Through my parents’ military backgrounds and my constant interaction with police officers, I acquired the militaristic mannerism with my dogs. This practice molded me to be alert and have a keen persona. It enhanced my interest in and closeness with dogs.
Dealing with dogs has had its fair share of unpleasant moments. Both my arms tell tales of moments when training went a little overboard and left me with lifelong scars. This, however, has done little to dissuade me from offering dogs a safe sanctuary. My life choice has brought the best in me, giving me strength and purpose. It has shaped me into the assertive, disciplined yet kind and empathetic person I am today.
4 | A Few Highlights
Training dogs opened a lot of opportunities for me that I wouldn’t have otherwise experienced. One of the key moments I hold dear to my heart is when I was privileged to work with the Canine Brigade of the Rwanda National Police and Rwanda Defense Force between 2006 and 2007. I trained the brigade’s dogs for explosive and firearm searches, narcotics, general purpose guarding, tracking of escaping felons as well as search and rescue missions in natural disaster situations. At the end of my tour, I received a call from the Commandant and Chief Superintendent commending us for the job well done. I was proud.
The training for three dogs—Jack, Prince and Bruno—from the Presidential Guard Unit for The Rwanda Defense Forces, in addition, earned us a visit from the president of Rwanda, H.E Paul. I was honored, but I felt it was the dogs that deserved the praise. In moments when I was recognized, I realized how much being a dog trainer had humbled me. These dogs were as important as humans to me.
While dogs have become my companions, they also provide a safe haven for me and my family. In September 2009, goons came to my home with the intent of causing harm to my daughters. My dogs, Scoobie, an 18-month-old cross German Shepherd and Rottweiler, Lulu, a 36-month-old Belgium Shepard, Linah, a six-month-old German Shepherd, and Susie, a six-month-old Doberman were lying strategically on the verandah of my mother’s house. My daughters ran fast to release the dogs, ordering them to pursue the intruders. After the fierce chase, two dogs returned to watch my daughters while the rest of them remained at the gate to watch out for the intruders in case they came back. It was love. Our dogs were protecting the people they deeply cared for.
5 | My Dogs, My Friends
Life is nothing without a legacy. My most humble moments are when I used my knowledge on dogs to impact people positively. I see dogs as my friends, and I believe they feel the same. I love and care for them, whether sick or healthy, young or old. Being a dog trainer may not be the most glamorous job, and some days I may come home with scratches, but I’m happy to see those scratches, knowing that I’m doing something I love. Not only am I doing what I love, but I’m helping both dogs and humans along the way. That is the most wonderful feeling in the world.

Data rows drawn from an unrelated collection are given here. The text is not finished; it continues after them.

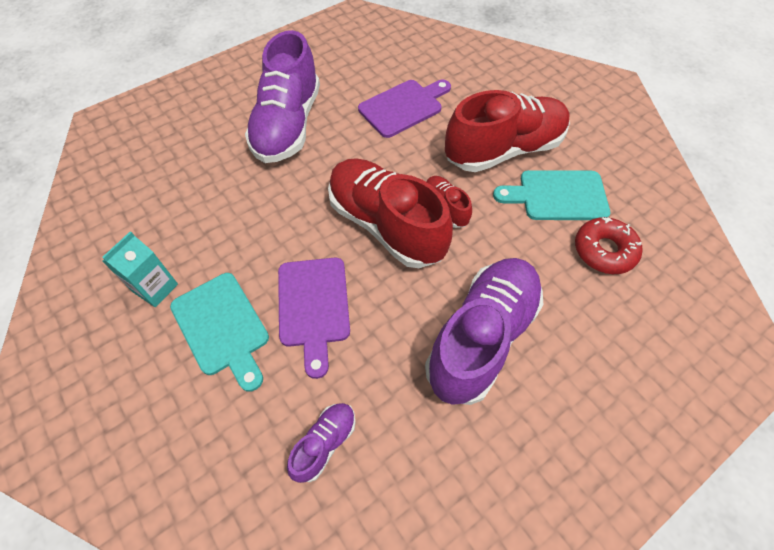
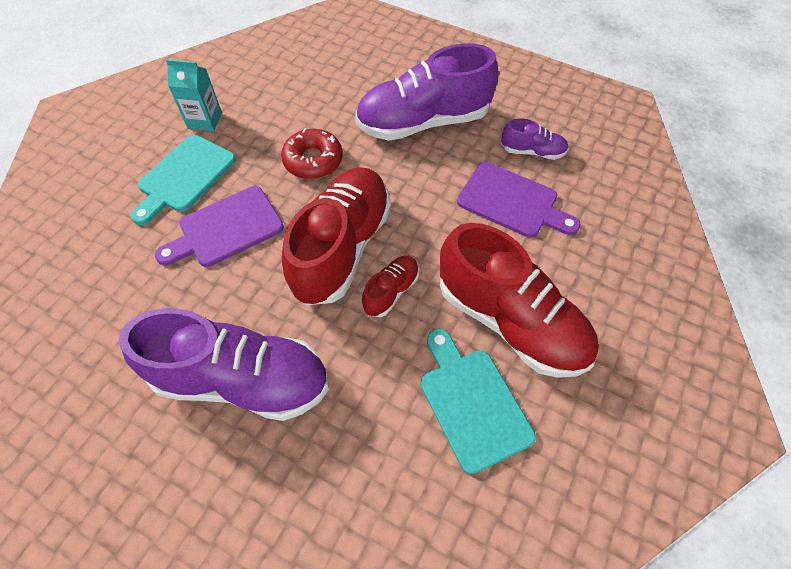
camera: 65 degrees right, 0 degrees up
purple shoe [287,403,356,483] -> purple shoe moved to [501,118,569,160]
red donut [575,217,643,274] -> red donut moved to [281,129,343,179]

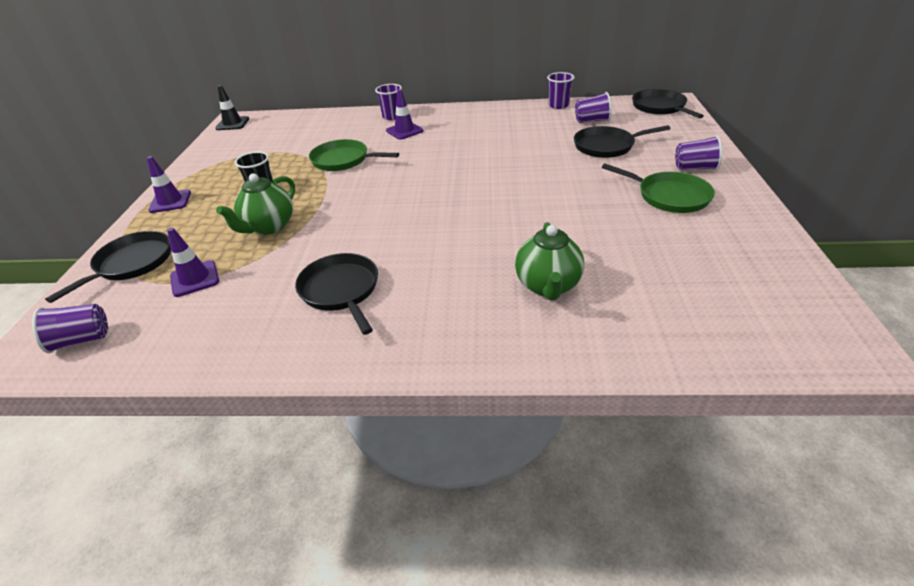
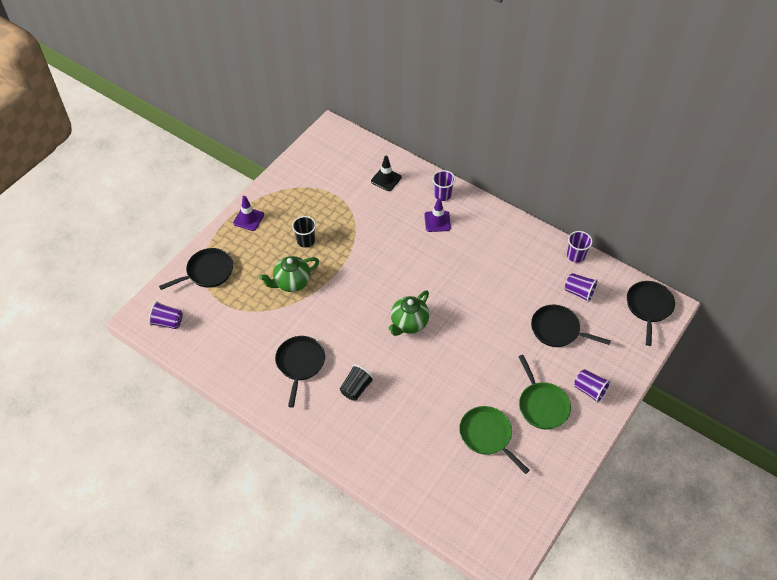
camera: 30 degrees right, 15 degrees up
purple traffic cone [167,228,219,297] -> none
black traffic cone [215,85,249,130] -> black traffic cone moved to [371,156,402,191]
green pan [309,139,399,171] -> green pan moved to [459,406,530,474]
green teapot [515,222,584,300] -> green teapot moved to [388,290,429,336]
none -> black cup [340,365,374,401]

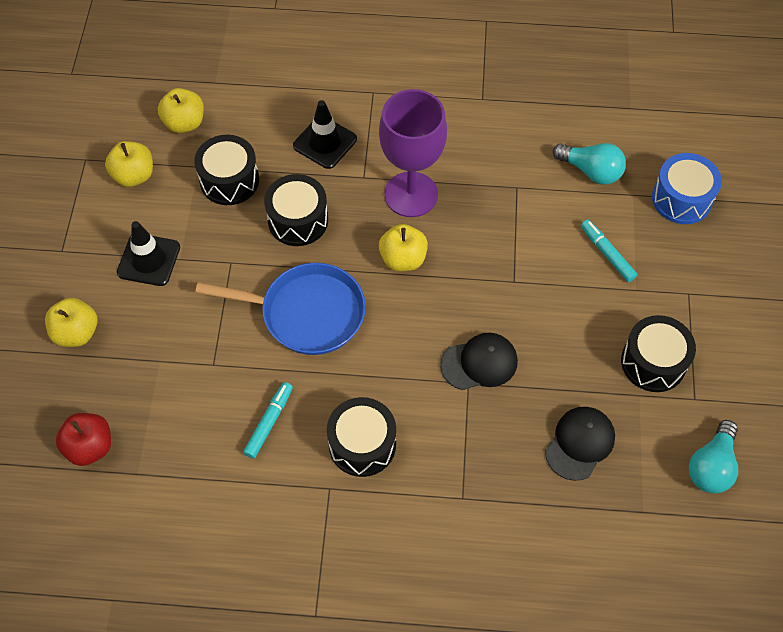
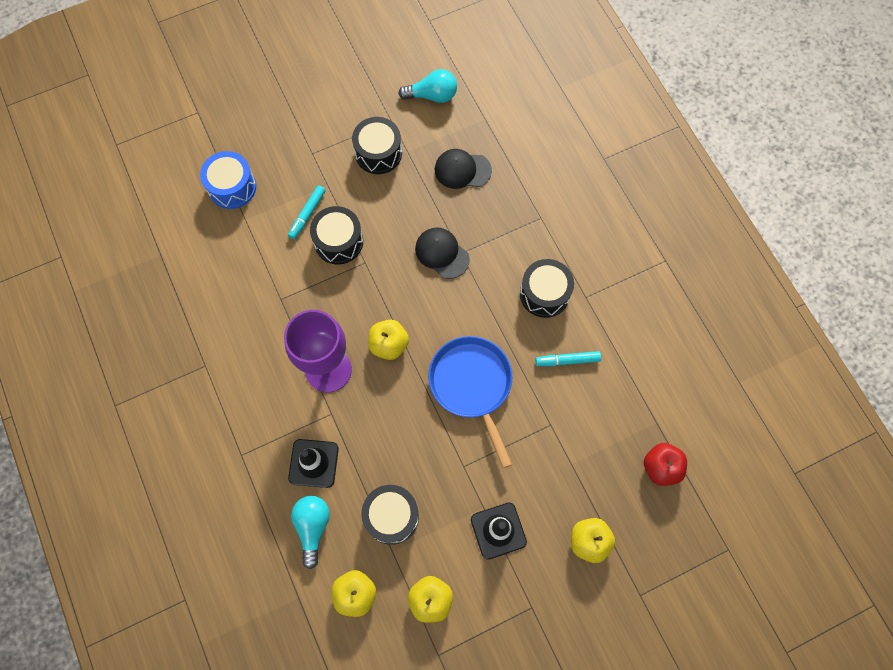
camera: 120 degrees left, 10 degrees up
black drum [264,174,328,246] -> black drum moved to [310,206,363,264]
turquoise light bulb [553,143,626,185] -> turquoise light bulb moved to [291,496,330,569]

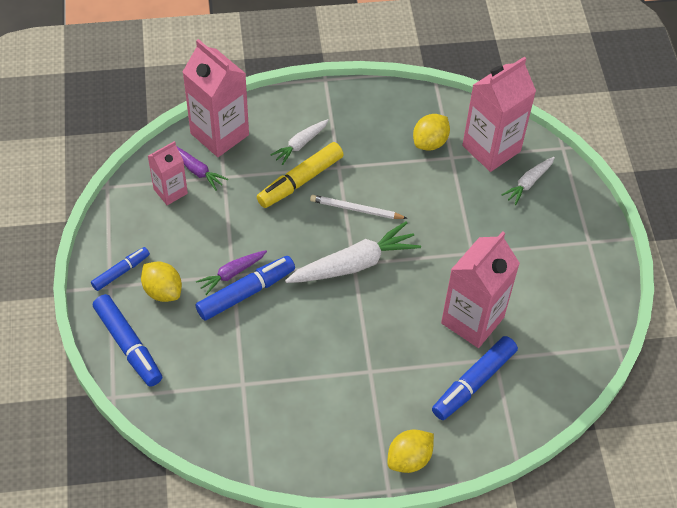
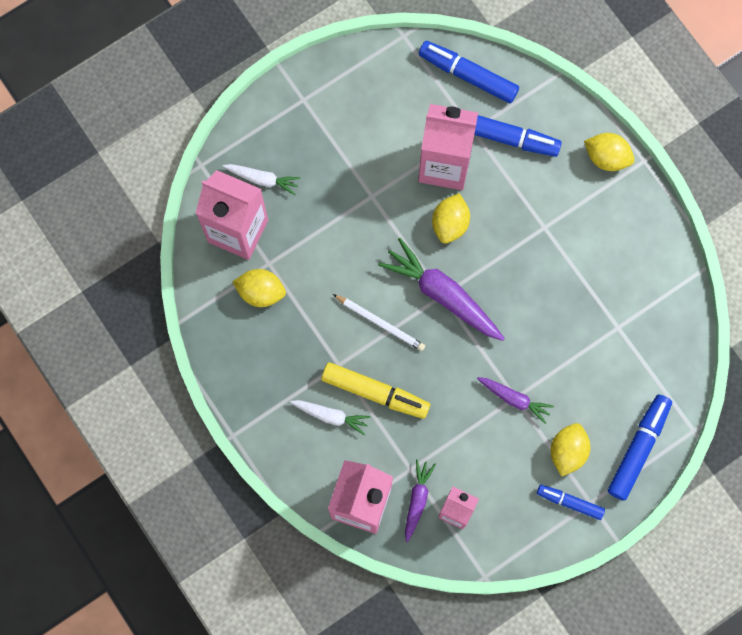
camera: 115 degrees left, 20 degrees up
blue marker [196,256,295,321] -> blue marker moved to [419,41,519,103]
white carrot [285,221,421,283] -> purple carrot [378,238,505,341]
white pencil [310,195,408,219] -> white pencil turned 45 degrees counterclockwise [333,294,425,351]
none -> yellow lemon [432,193,470,244]

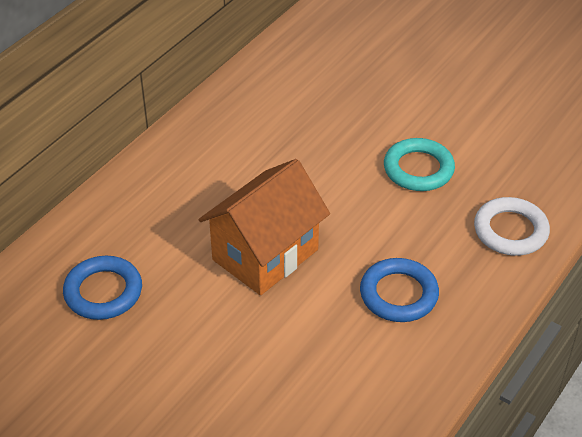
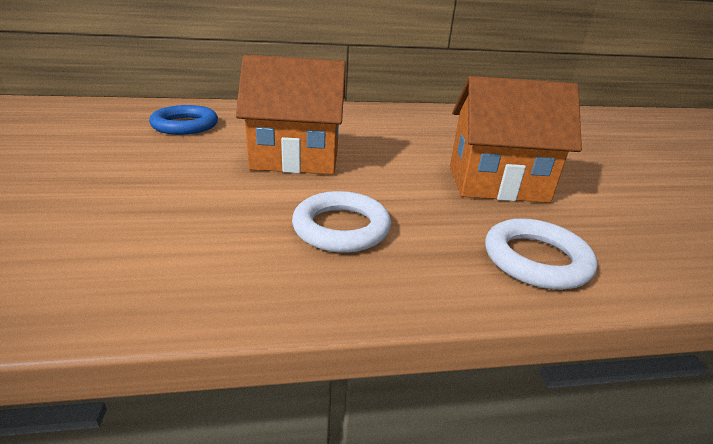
camera: 45 degrees right, 15 degrees down
blue ring [360,258,439,322] -> white ring [292,191,391,253]
turquoise ring [384,138,455,191] -> orange house [450,76,582,203]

This is the story of Robert Wafula
Robert was born in Nairobi city, Kenya. A first-born in a family of five children, he displayed his interest to handle dogs and had the chance to visit the world through his passion. Robert is married with children and currently works in a private security firm as a Dog Master. Besides training dogs, he also trains dog owners, handlers and securing personnel. He finds joy in bringing out the best in both dogs and humans. Robert has always dreamed of establishing a rehabilitation center for neglected dogs and drug-addicted youths. The idea is to train youths recovering from drugs and other vices and give them a second chance at life by tending to dogs. He thinks it may just be the breakthrough both parties need. He hopes one day to make his dream come true.
This story first touched our hearts on May 7, 2018.